Введение в "эпоху Руссо"

.

Введение в "эпоху Руссо"

"У нас есть орган, соответствующий слуху, это - голос; но у нас нет органа, соответству­ющего зрению, так что цвета мы воспринима­ем не так, как звуки. Вот лишнее средство раз­вивать наше первое чувство, взаимно упражняя и активный, и пассивный его ор­ган".

"Эмиль"

Если принять традиционную организацию чтения, можно было бы наверное сказать, что здесь фактически была предложена своего ро­да двойная сетка — историческая и систематическая. Допустим, что мы принимаем эту оппозицию - ради удобства, поскольку, надо ду­мать, причины нашего ей недоверия теперь уже вполне понятны. Поскольку нам предстоит исследовать нечто такое, что на том же языке и с тем же недоверием мы называем "примером", придется те­перь обосновать наш выбор.

——

**ЧТО СДЕЛАТЬ A:** Повторите дословно все строки приведённых ниже записей, не включая в ответ картинки.

Сохранённые записи
——

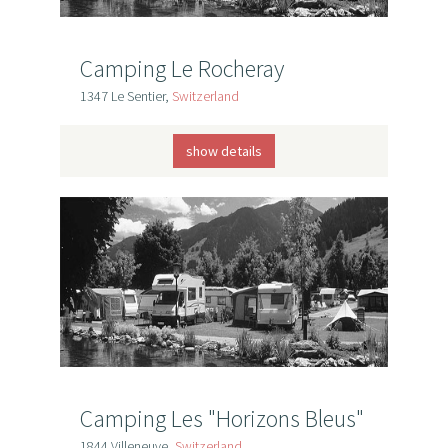
Camping Le Rocheray
1347 Le Sentier,
Switzerland
show details
Camping Les "Horizons Bleus"
1844 Villeneuve,
Switzerland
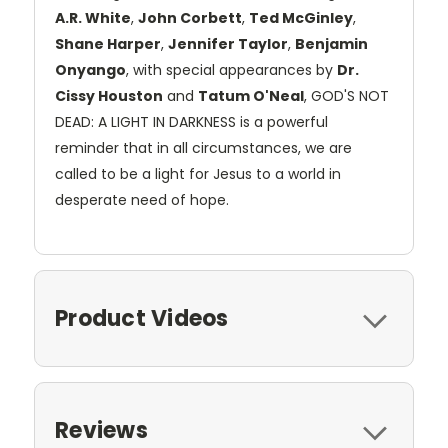
A.R. White
,
John Corbett
,
Ted McGinley
,
Shane Harper
,
Jennifer Taylor
,
Benjamin
Onyango
, with special appearances by
Dr.
Cissy Houston
and
Tatum O'Neal
, GOD'S NOT
DEAD: A LIGHT IN DARKNESS is a powerful
reminder that in all circumstances, we are
called to be a light for Jesus to a world in
desperate need of hope.
Product Videos
Reviews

——

**ЧТО СДЕЛАТЬ B:** Изложите введение в «эпоху Руссо» в двух предложениях.

**ГОТОВЫЙ ОТВЕТ A:**
Camping Le Rocheray
1347 Le Sentier,
Switzerland
show details
Camping Les "Horizons Bleus"
1844 Villeneuve,
Switzerland
A.R. White
,
John Corbett
,
Ted McGinley
,
Shane Harper
,
Jennifer Taylor
,
Benjamin
Onyango
, with special appearances by
Dr.
Cissy Houston
and
Tatum O'Neal
, GOD'S NOT
DEAD: A LIGHT IN DARKNESS is a powerful
reminder that in all circumstances, we are
called to be a light for Jesus to a world in
desperate need of hope.
Product Videos
Reviews

**ГОТОВЫЙ ОТВЕТ B:** В эпиграфе из «Эмиля» говорится, что слуху соответствует орган голоса, а зрению такого органа нет, поэтому цвета воспринимаются иначе, чем звуки, и первое чувство можно развивать, упражняя его активный и пассивный органы. Далее автор отмечает, что при традиционной организации чтения предложенное можно назвать двойной сеткой, исторической и систематической, принимает эту оппозицию ради удобства и говорит, что теперь придётся обосновать выбор того, что называется «примером».